Par ailleurs, les unités de travail communes ont vocation à exercer l’ensemble des missions réalisées par les unités de terrain des établissements publics concernés, ce qui comprend également des missions de collectes de connaissances sur l’eau et l’environnement. C’est une condition nécessaire à une mutualisation efficace des missions des établissements publics concernés. Les placer sous l’autorité d’un directeur dédié à la police uniquement conduirait à remettre en cause une très grande partie des missions fondamentales des agents de terrain de la future agence française pour la biodiversité. Il sera donc essentiel que le pilotage de ces unités mixtes ne se limite pas à la police mais comprenne également toutes les autres missions de terrain.

D’autre part, la liste potentielle des établissements concernés est longue. Sans être exhaustif : les parcs nationaux, le conservatoire du littoral et des espaces lacustres, l’office national des forêts ont des agents qui exercent des missions de police de l’environnement. Il n’est pas réaliste de désigner un directeur de la police unique pour l’ensemble de ces établissements.

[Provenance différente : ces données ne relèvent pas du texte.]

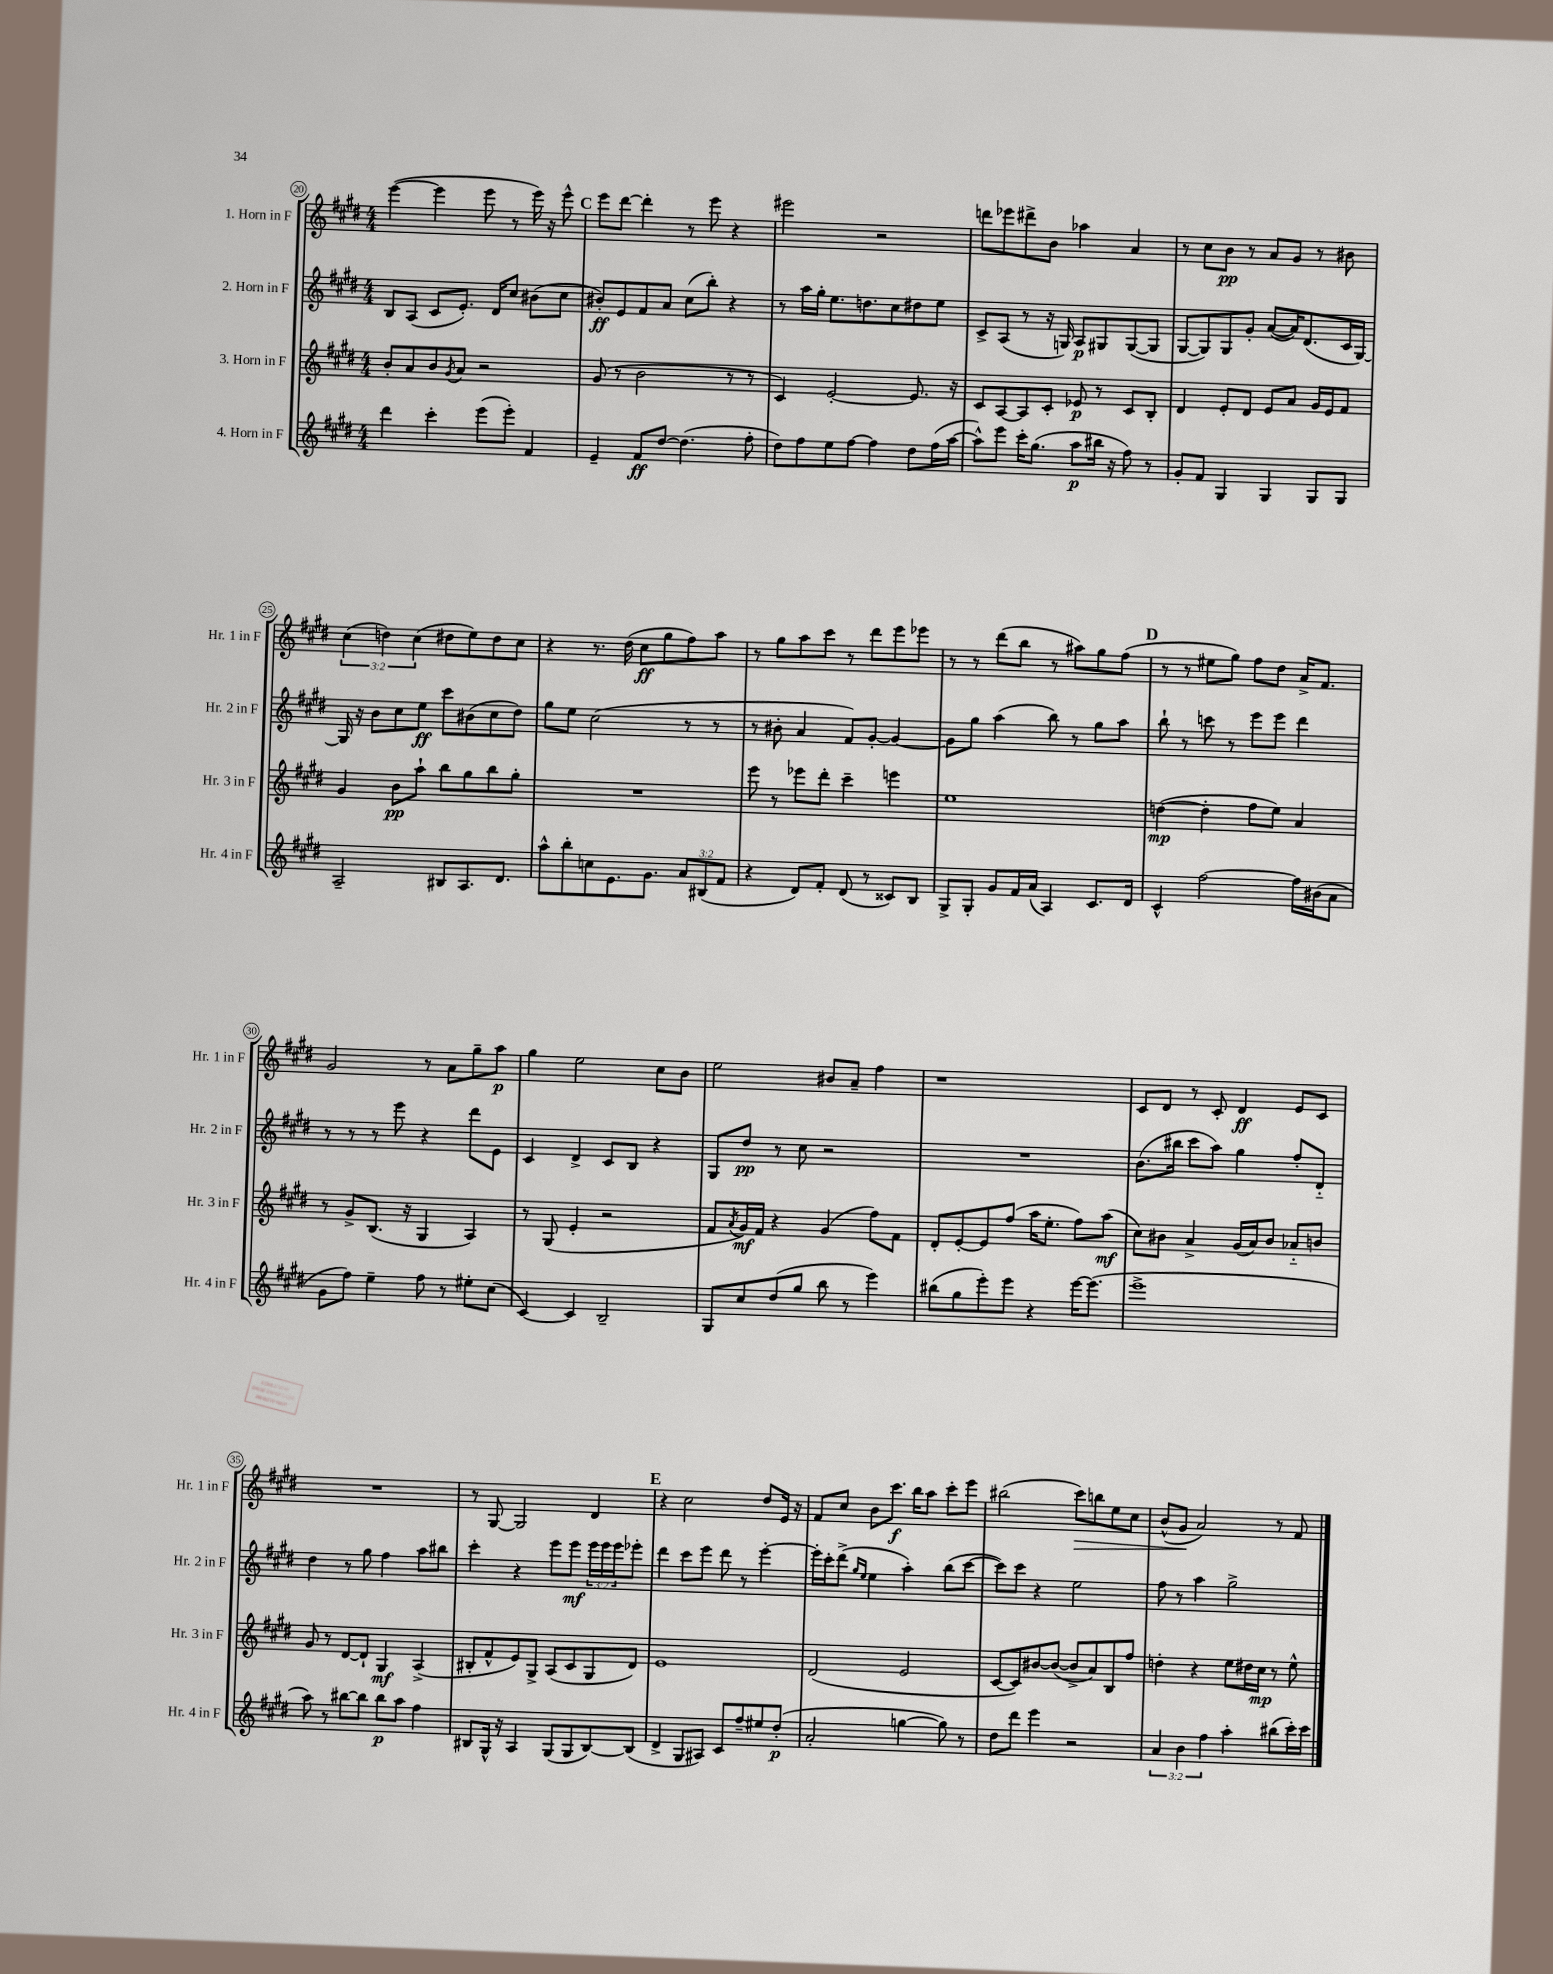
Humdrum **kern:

**kern	**dynam	**kern	**dynam	**kern	**dynam	**kern	**dynam
*part4	*part4	*part3	*part3	*part2	*part2	*part1	*part1
*staff4	*staff4	*staff3	*staff3	*staff2	*staff2	*staff1	*staff1
*I"4. Horn in F	*	*I"3. Horn in F	*	*I"2. Horn in F	*	*I"1. Horn in F	*
*I'Hr. 4 in F	*	*I'Hr. 3 in F	*	*I'Hr. 2 in F	*	*I'Hr. 1 in F	*
*clefG2	*	*clefG2	*	*clefG2	*	*clefG2	*
*k[f#c#g#d#]	*	*k[f#c#g#d#]	*	*k[f#c#g#d#]	*	*k[f#c#g#d#]	*
*M4/4	*	*M4/4	*	*M4/4	*	*M4/4	*
=20	=20	=20	=20	=20	=20	=20	=20
4ddd#\	.	8b'/L	.	8B/L	.	([4eee\	.
.	.	8a/	.	(8A/J	.	.	.
4ccc#'\	.	8b/	.	8c#/L	.	4eee\]	.
.	.	8qg#/	.	.	.	.	.
.	.	8a/J	.	8.e'/J)	.	.	.
(8eee\L	.	2r	.	.	.	8eee\	.
.	.	.	.	16d#/KL	.	.	.
8eee'\J)	.	.	.	8cc#/J	.	8r	.
4f#/	.	.	.	(8b#X\L	.	16eee\)	.
.	.	.	.	.	.	16r	.
.	.	.	.	8cc#\J	.	8eee^^\	.
!!LO:REH:place=s1:t=C
=21	=21	=21	=21	=21	=21	=21	=21
4e~/	.	(8g#/	.	8b#X'/L)	ff	8eee\L	.
.	.	8r	.	8e/	.	[8ddd#\J	.
8f#/L	ff	2b\	.	8f#/	.	4ddd#'\]	.
[8dd#/J	.	.	.	8a/J	.	.	.
(4.dd#\]	.	.	.	(8cc#\L	.	8r	.
.	.	.	.	8bb'\J)	.	8eee\	.
.	.	8r	.	4r	.	4r	.
8ff#'\	.	8r	.	.	.	.	.
=22	=22	=22	=22	=22	=22	=22	=22
8dd#\L)	.	4c#/)	.	8r	.	2eee#X\	.
8ff#\	.	.	.	16aa\LL	.	.	.
.	.	.	.	16gg#'\JJ	.	.	.
8ee\	.	[2e'/	.	8.ee\L	.	.	.
[8ff#\J	.	.	.	.	.	.	.
.	.	.	.	8.ddn\	.	.	.
4ff#\]	.	.	.	.	.	2r	.
.	.	.	.	8cc#\	.	.	.
8dd#\L	.	8.e/]	.	8dd#X\	.	.	.
(16ff#\L	.	.	.	8ee\J	.	.	.
[16aa\JJ	.	16r	.	.	.	.	.
=23	=23	=23	=23	=23	=23	=23	=23
8aa^^\L])	.	8c#/L	.	8c#^/L	.	8dddn\L	.
8eee\J	.	[8A/	.	(8A/J	.	8eee-X\	.
16ccc#'\KL	.	8A/]	.	8r	.	8ddd#X^\	.
(8.gg#\J	.	.	.	.	.	.	.
.	.	8c#'/J	.	16r	.	8b\J	.
.	.	.	.	16Gn/)	.	.	.
8aa\L	p	8e-X/	p	8A/L	p	4aa-X\	.
16bb#X\Jk	.	8r	.	8G#X/	.	.	.
16r	.	.	.	.	.	.	.
8ff#\)	.	8c#/L	.	([8G#/	.	4a/	.
8r	.	8B'/J	.	8G#/J]	.	.	.
=24	=24	=24	=24	=24	=24	=24	=24
8g#'/L	.	4d#/	.	[8G#/L	.	8r	.
8f#/J	.	.	.	8G#/])	.	8cc#\L	.
4G#/	.	8e'/L	.	8G#/	.	8b\J	pp
.	.	8d#/J	.	8g#'/J	.	8r	.
4G#/	.	8e/L	.	([8a/L	.	8a/L	.
.	.	8a/J	.	16a/K])	.	8g#/J	.
.	.	.	.	(8.d#/	.	.	.
8G#/L	.	16g#/LL	.	.	.	8r	.
.	.	16e/J	.	.	.	.	.
8G#/J	.	8f#/J	.	16c#/L	.	8b#X\	.
.	.	.	.	[16G#/JJ)	.	.	.
!!LO:LB:g=z
=25	=25	=25	=25	=25	=25	=25	=25
2A~/	.	4g#/	.	16G#/]	.	(6cc#\	.
.	.	.	.	16r	.	.	.
.	.	.	.	8b\L	.	.	.
.	.	.	.	.	.	6ddn\)	.
.	.	8b\L	pp	8cc#\	.	.	.
.	.	.	.	.	.	(6cc#\	.
.	.	8aa`\J	.	8ee\J	ff	.	.
8B#X/L	.	8bb\L	.	8ccc#\L	.	8dd#X\L	.
8.A/	.	8gg#\	.	(8b#X\	.	8ee\)	.
.	.	8bb\	.	8cc#\	.	8dd#\	.
8.d#/J	.	.	.	.	.	.	.
.	.	8gg#'\J	.	8dd#\J)	.	8cc#\J	.
=26	=26	=26	=26	=26	=26	=26	=26
8aa^^\L	.	1r	.	8gg#\L	.	4r	.
8bb'\	.	.	.	8ee\J	.	.	.
8ccn\	.	.	.	(2cc#\	.	8.r	.
8.e\	.	.	.	.	.	.	.
.	.	.	.	.	.	(16dd#\	.
.	.	.	.	.	.	8cc#\L	ff
8.g#\J	.	.	.	.	.	.	.
.	.	.	.	.	.	8gg#\	.
12a/L	.	.	.	8r	.	8ff#\)	.
(12B#X/	.	.	.	.	.	.	.
.	.	.	.	8r	.	8aa\J	.
12f#/J	.	.	.	.	.	.	.
=27	=27	=27	=27	=27	=27	=27	=27
4r	.	8eee\	.	8r	.	8r	.
.	.	8r	.	8b#X'\	.	8gg#\L	.
8d#/L)	.	8eee-X\L	.	4a/	.	8aa\	.
8f#'/J	.	8ddd#'\J	.	.	.	8ccc#\J	.
(8d#/	.	4ccc#~\	.	8f#/L)	.	8r	.
8r	.	.	.	[8g#'/J	.	8ddd#\L	.
8c##X/L)	.	4eeen\	.	4g#/_	.	8eee\	.
8B/J	.	.	.	.	.	8eee-X\J	.
=28	=28	=28	=28	=28	=28	=28	=28
8G#^/L	.	1ee	.	8g#\L]	.	8r	.
8G#'/J	.	.	.	8gg#\J	.	8r	.
8g#/L	.	.	.	(4aa\	.	(8ddd#\L	.
16f#/L	.	.	.	.	.	8bb\J	.
(16a/JJ	.	.	.	.	.	.	.
4A/)	.	.	.	8bb\)	.	8r	.
.	.	.	.	8r	.	8aa#X\L)	.
8.c#/L	.	.	.	8gg#\L	.	8gg#\	.
.	.	.	.	8aa\J	.	(8ff#\J	.
16d#/Jk	.	.	.	.	.	.	.
!!LO:REH:place=s1:t=D
=29	=29	=29	=29	=29	=29	=29	=29
4c#^^/	.	([4ddn\	mp	8bb`\	.	8r	.
.	.	.	.	8r	.	8r	.
[2ff#\	.	4dd'\]	.	8cccn\	.	8ee#X\L	.
.	.	.	.	8r	.	8gg#\J)	.
.	.	8ff#\L	.	8eee\L	.	8ff#\L	.
.	.	8ee\J)	.	8eee\J	.	8dd#\J	.
16ff#\LL]	.	4a/	.	4ddd#\	.	16a^/KL	.
(16b#X\J	.	.	.	.	.	8.f#/J	.
8a\J	.	.	.	.	.	.	.
!!LO:LB:g=z
=30	=30	=30	=30	=30	=30	=30	=30
8g#\L	.	8r	.	8r	.	2g#/	.
8ff#\J)	.	8g#^/L	.	8r	.	.	.
4ee~\	.	(8.B/J	.	8r	.	.	.
.	.	.	.	8eee\	.	.	.
.	.	16r	.	.	.	.	.
8ff#\	.	4G#/	.	4r	.	8r	.
8r	.	.	.	.	.	8a\L	.
8ee#X'\L	.	4A/)	.	8ddd#\L	.	8gg#~\	.
(8cc#\J	.	.	.	8e\J	.	8aa\J	p
=31	=31	=31	=31	=31	=31	=31	=31
[4c#/)	.	8r	.	4c#/	.	4gg#\	.
.	.	(8G#/	.	.	.	.	.
4c#/]	.	4e'/	.	4d#^/	.	2ee\	.
2B~/	.	2r	.	8c#/L	.	.	.
.	.	.	.	8B/J	.	.	.
.	.	.	.	4r	.	8cc#\L	.
.	.	.	.	.	.	8b\J	.
=32	=32	=32	=32	=32	=32	=32	=32
8G#/L	.	8f#/L	.	8G#/L	.	2ee\	.
.	.	8qa/	.	.	.	.	.
8cc#/	.	16g#/L)	mf	8dd#/J	pp	.	.
.	.	16f#/JJ	.	.	.	.	.
(8dd#/	.	4r	.	8r	.	.	.
8gg#/J	.	.	.	8cc#\	.	.	.
8bb\	.	(4g#/	.	2r	.	8b#X/L	.
8r	.	.	.	.	.	8a~/J	.
4eee\)	.	8ff#\L)	.	.	.	4ff#\	.
.	.	8f#\J	.	.	.	.	.
=33	=33	=33	=33	=33	=33	=33	=33
(8bb#X\L	.	8d#'/L	.	1r	.	1r	.
8gg#\	.	[8e'/	.	.	.	.	.
8eee'\)	.	8e/]	.	.	.	.	.
8eee\J	.	(8ff#/J	.	.	.	.	.
4r	.	16aa\KL	.	.	.	.	.
.	.	8.ee'\J	.	.	.	.	.
[16eee\KL	.	8ff#\L)	.	.	.	.	.
(8.eee\J]	.	.	.	.	.	.	.
.	.	(8aa\J	mf	.	.	.	.
=34	=34	=34	=34	=34	=34	=34	=34
1eee^	.	8cc#\L)	.	(8.b\L	.	8c#/L	.
.	.	8b#X\J	.	.	.	8d#/J	.
.	.	.	.	16bb#X\Jk	.	.	.
.	.	4a^/	.	8ccc#\L	.	8r	.
.	.	.	.	8aa\J)	.	8c#'/	.
.	.	(16g#/LL	.	4gg#\	.	4d#/	ff
.	.	16a/J)	.	.	.	.	.
.	.	8b#/J	.	.	.	.	.
.	.	8a-X/L	.	8ff#'/L	.	8e/L	.
.	.	8bn/J	.	8d#/J	.	8c#/J	.
!!LO:LB:g=z
=35	=35	=35	=35	=35	=35	=35	=35
8aa\)	.	8g#/	.	4dd#\	.	1r	.
8r	.	8r	.	.	.	.	.
[8bb#X\L	.	[8d#/L	.	8r	.	.	.
8bb#\J]	.	8d#`/J]	.	8gg#\	.	.	.
8bb#\L	p	4G#/	mf	4ff#\	.	.	.
8aa\J	.	.	.	.	.	.	.
4ff#\	.	(4A^/	.	8aa\L	.	.	.
.	.	.	.	8bb#X\J	.	.	.
=36	=36	=36	=36	=36	=36	=36	=36
8B#X/L	.	8B#X'/L	.	4ccc#'\	.	8r	.
16G#^^/Jk	.	8f#^^/	.	.	.	[8G#/	.
16r	.	.	.	.	.	.	.
4A/	.	8e/)	.	4r	.	2G#/]	.
.	.	8G#^/J	.	.	.	.	.
(8G#/L	.	(8A/L	.	8eee\L	.	.	.
8G#/	.	8c#/	.	8eee\J	mf	.	.
[8B#/)	.	8G#/	.	24eee\LL	.	4d#/	.
.	.	.	.	24eee\	.	.	.
.	.	.	.	24eee\J	.	.	.
(8B#/J]	.	8d#/J)	.	8eee-X'\J	.	.	.
!!LO:REH:place=s1:t=E
=37	=37	=37	=37	=37	=37	=37	=37
4d#^/	.	1e	.	4ddd#\	.	4r	.
8G#/L	.	.	.	8ccc#\L	.	2cc#\	.
8A#X/J)	.	.	.	8eee\J	.	.	.
8c#/L	.	.	.	8ddd#\	.	.	.
8ff#~/	.	.	.	8r	.	.	.
8ee#X/	.	.	.	[4eee'\	.	8dd#/L	.
(8dd#'/J	p	.	.	.	.	16e/Jk	.
.	.	.	.	.	.	16r	.
=38	=38	=38	=38	=38	=38	=38	=38
2a'/	.	(2d#/	.	16eee'\LL]	.	8f#/L	.
.	.	.	.	16ccc#'\J	.	.	.
.	.	.	.	(8ddd#^\J	.	8cc#/J	.
.	.	.	.	16qqgg#/LL	.	.	.
.	.	.	.	16qqee/JJ	.	.	.
.	.	.	.	4ee\	.	8b\L	.
.	.	.	.	.	.	8.ccc#\J	f
[4ggn\	.	2e/	.	4aa'\)	.	.	.
.	.	.	.	.	.	16bb\KL	.
.	.	.	.	.	.	8aa\J	.
8gg\])	.	.	.	(8bb\L	.	8ccc#'\L	.
8r	.	.	.	[8ccc#\J	.	8eee\J	.
=39	=39	=39	=39	=39	=39	=39	=39
8dd#\L	.	[8c#/L	.	8ccc#\L])	.	(2bb#X\	.
8ddd#\J	.	8c#/])	.	8ccc#\J	.	.	.
4eee\	.	[8b#X/	.	4r	.	.	.
.	.	(8b#/J_	.	.	.	.	.
!	!	!	!	!	!	!	!LO:HP:b
2r	.	8b#^/L]	.	2ee\	.	8ccc#\L)	>
.	.	8a/)	.	.	.	8bbn\	.
.	.	8B/	.	.	.	8ee\	.
.	.	8ff#/J	.	.	.	8cc#\J	.
=40	=40	=40	=40	=40	=40	=40	=40
6a/	.	4ddn'\	.	8ff#\	.	(8b^^/L	.
.	.	.	.	8r	.	8g#/J	.
6b\	.	.	.	.	.	.	.
.	.	4r	.	4aa\	.	2a/)	]
6ff#\	.	.	.	.	.	.	.
4aa'\	.	8ee\L	.	2gg#^\	.	.	.
.	.	16dd#X\L	.	.	.	.	.
.	.	16cc#\JJ	mp	.	.	.	.
(8bb#X\L	.	8r	.	.	.	8r	.
16ccc#'\L)	.	8ee^^\	.	.	.	8f#/	.
16ccc#\JJ	.	.	.	.	.	.	.
==	==	==	==	==	==	==	==
*-	*-	*-	*-	*-	*-	*-	*-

Tous les spécialistes et garants des deniers publics s’accordent à reconnaitre que l’ONCFS a vocation à moyen terme à être intégré à cette nouvelle Agence française pour la biodiversité. Cette extériorisation de la direction de la police de l’établissement public, qui semble de prime abord fragile juridiquement, ne ferait que retarder et complexifier ce rapprochement.

Enfin, les opérations de police administrative sont toujours sous l'autorité du préfet et les opérations de police judiciaire sous l'autorité du procureur de la République. On ne peut donc pas les placer sous l’autorité d’un directeur désigné par des directeurs d’établissements.